In the spring of 1982, Georgetown rolled to a #1 seed in the NCAA Tournament, being shipped out west. The Hoyas were a little bit under the radar, as ACC powers and fellow top seeds North Carolina and Virginia got most of the ink, but basketball observers knew that Thompson’s smothering defense and deep bench worked brilliantly around Ewing, while guard Eric “Sleepy” Floyd could hit from the outside and prevent defenses from collapsing on the freshman center. The NCAA field was 48 teams in 1982, so after a first-round bye, the Hoyas dispatched Wyoming and headed to Provo for the regionals.
Georgetown was renowned not only for great defense, but an inability to shoot the ball. They gave lie to that reputation in Provo, hitting 64 percent from the floor in a win a 58-40 win over Fresno State and then nailing 74 percent of their shots in a 69-45 rout of second-seeded Oregon State.

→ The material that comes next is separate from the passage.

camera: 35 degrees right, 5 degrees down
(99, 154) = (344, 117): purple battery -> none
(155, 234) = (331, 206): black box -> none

Floyd was voted the regional’s outstanding player, scoring 38 points in the two games, while the Hoyas’ combined rebounding advantage was 48-27. Thompson was the first African-American coach to reach the Final Four.

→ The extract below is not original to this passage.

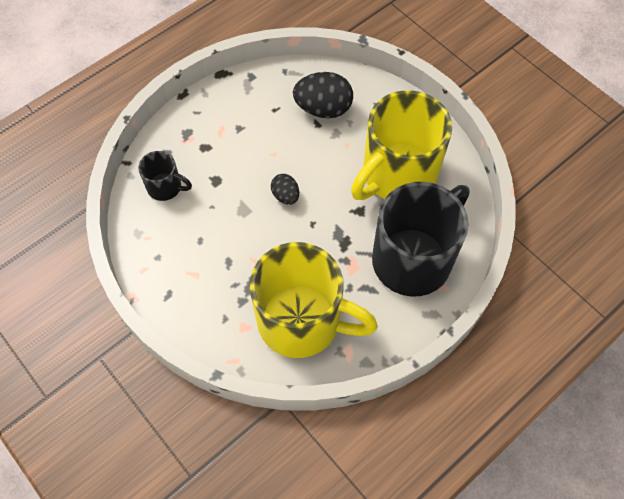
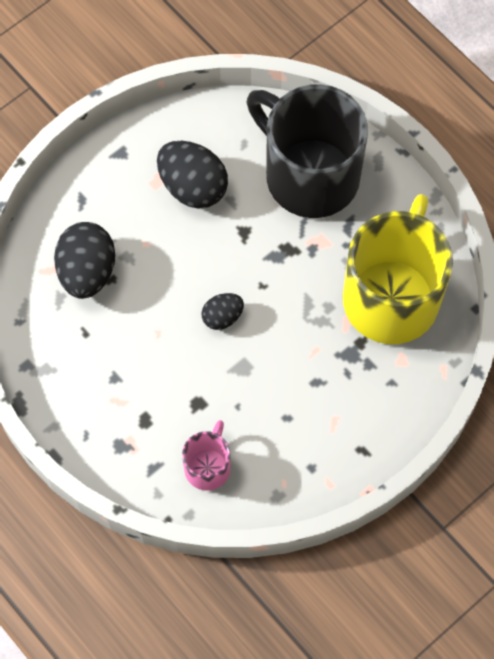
camera: 90 degrees left, 5 degrees up
(165, 187) = (208, 466): black mug -> pink mug
(397, 175) = (193, 187): yellow mug -> black egg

The Final Four was in New Orleans, but Thompson opted to house his team in Biloxi, MS and bus them in. It was the nation’s first exposure to what would be called “Hoya Paranoia”, regarding Thompson’s closed door relationship with the press. Someone else might call it just wanting the media off your back.
Saturday’s national semifinal was a tough battle with a Louisville team that had won the national championship two years earlier. Floyd was held to 3-for-11 shooting and Ewing only scored eight points, but defense and rebounding carried the day in a 50-46 win.
The 1982 NCAA final was one of the best ever played, as Thompson went toe-to-toe with his friend Dean Smith, the Carolina coach after his first national championship. Ewing scored 23 points and grabbed 11 rebounds, while Floyd popped in 18. But a Tar Heel team that had future NBA forwards James Worthy and Sam Perkins, and a freshman guard named Michael Jordan wasn’t as easy to stop offensively.
Thompson tried a gambit of having Ewing block every shot coming his way in the early part of the game, but the five goaltending calls did nothing to psyche UNC out. Worthy scored 28 points and Carolina led 63-62 late.
Georgetown guard Fred Brown brought the ball over halfcourt looking to hold for the last shot. He inexplicably threw the ball directly to Worthy, was able to run out the clock. The lasting image for Georgetown is Thompson hugging the inconsolable Brown. Georgetown had come up short, but the Ewing era was just beginning.